The case poses an existential threat to Meta, which by some estimates earns about half of its U.S. advertising revenue from Instagram, while testing the new Trump administration’s promises to take on Big Tech.
Meta has been making regular overtures to Trump since his election, nixing content moderation policies Republicans said amounted to censorship and donating $1 million to Trump’s inauguration. Meta CEO Mark Zuckerberg has also visited the White House multiple times in recent weeks.
FTC spokesperson Joe Simonson said “the Trump-Vance FTC could not be more ready for this trial” and that its lawyers had been working around the clock to prepare.
Meta Chief Legal Officer Jennifer Newstead called the case weak and a deterrent to tech investment.
“It’s absurd that the FTC is trying to break up a great American company at the same time the Administration is trying to save Chinese-owned TikTok,” she wrote in a blog post on Sunday.
ZUCKERBERG EXPECTED TO TESTIFY
Zuckerberg is expected to take the stand and face questioning about emails in which he proposed acquiring photo-sharing app Instagram as a way to neutralize a potential Facebook competitor and expressed worry that encrypted messaging service WhatsApp could grow into a social network.
Meta has argued in court papers that its purchases of Instagram in 2012 and WhatsApp in 2014 have benefited users, and that Zuckerberg’s past statements are no longer relevant amid competition from ByteDance’s TikTok, Google’s YouTube and Apple’s (AAPL.O) messaging app.
How users spend time on social media, and which services they consider interchangeable, will be core to the case. Meta will argue that an increase in traffic to Instagram and Facebook during TikTok’s brief shutdown in the United States in January shows direct competition.
The FTC claims Meta holds a monopoly on platforms used to share content with friends and family, where its main competitors in the United States are Snap’s Snapchat (SNAP.N) and MeWe, a tiny privacy-focused social media app launched in 2016. Platforms where users broadcast content to strangers based on shared interests, such as X, TikTok, YouTube and Reddit (RDDT.N), are not interchangeable, the FTC has argued.
U.S. District Judge James Boasberg said in a ruling in November that the FTC “faces hard questions about whether its claims can hold up in the crucible of trial.”
The trial could stretch into July.

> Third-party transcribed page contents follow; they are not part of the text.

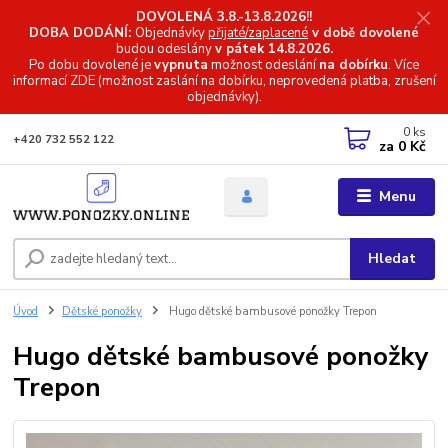
DOVOLENÁ 3.8.-13.8.2026!!
DOBA DODÁNÍ:
Objednávky
přijaté/zaplacené
v době dovolené
budou odeslány
v pátek 14.8.2026.
Po dobu dovolené je
vypnuta
možnost odeslání
na dobírku
. Více
informací
ZDE (možnost zaslání na dobírku, neprovedená platba, zrušení
objednávky).
0
ks
+420 732 552 122
za
0 Kč
Menu
Hledat
Úvod
Dětské ponožky
Hugo dětské bambusové ponožky Trepon
Hugo dětské bambusové ponožky
Trepon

If the FTC wins, it would have to prove at a second trial that measures such as forcing Meta to sell Instagram or WhatsApp would restore competition.

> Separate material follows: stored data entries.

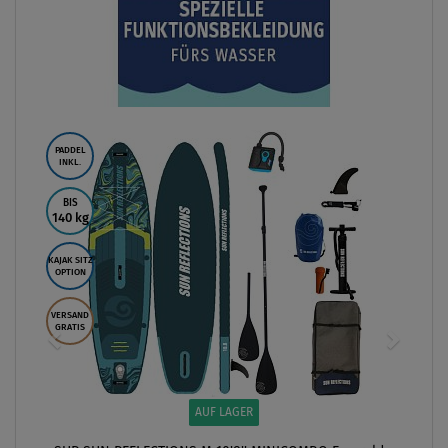
PADDEL
INKL.
BIS
140 kg
KAJAK SITZ
OPTION
VERSAND
GRATIS
AUF LAGER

Losing Instagram in particular could prove catastrophic to Meta’s bottom line.
While Meta does not release app-specific revenue figures, advertising research firm Emarketer forecast in December that Instagram would generate $37.13 billion this year, a little over half of Meta’s U.S. ad revenue.
Instagram also generates more revenue per user than any other social platform, including Facebook, according to Emarketer.
WhatsApp to date has contributed only a sliver to Meta’s total revenue, but it is the company’s biggest app in terms of daily users and ramping up efforts to earn money off tools like chatbots. Zuckerberg has said such “business messaging” services are likely to drive the company’s next wave of growth.
The case is one of five where the FTC and U.S. Department of Justice accuse Big Tech companies of maintaining illegal monopolies.
Amazon (AMZN.O), Apple and Alphabet’s (GOOGL.O) Google also face antitrust lawsuits.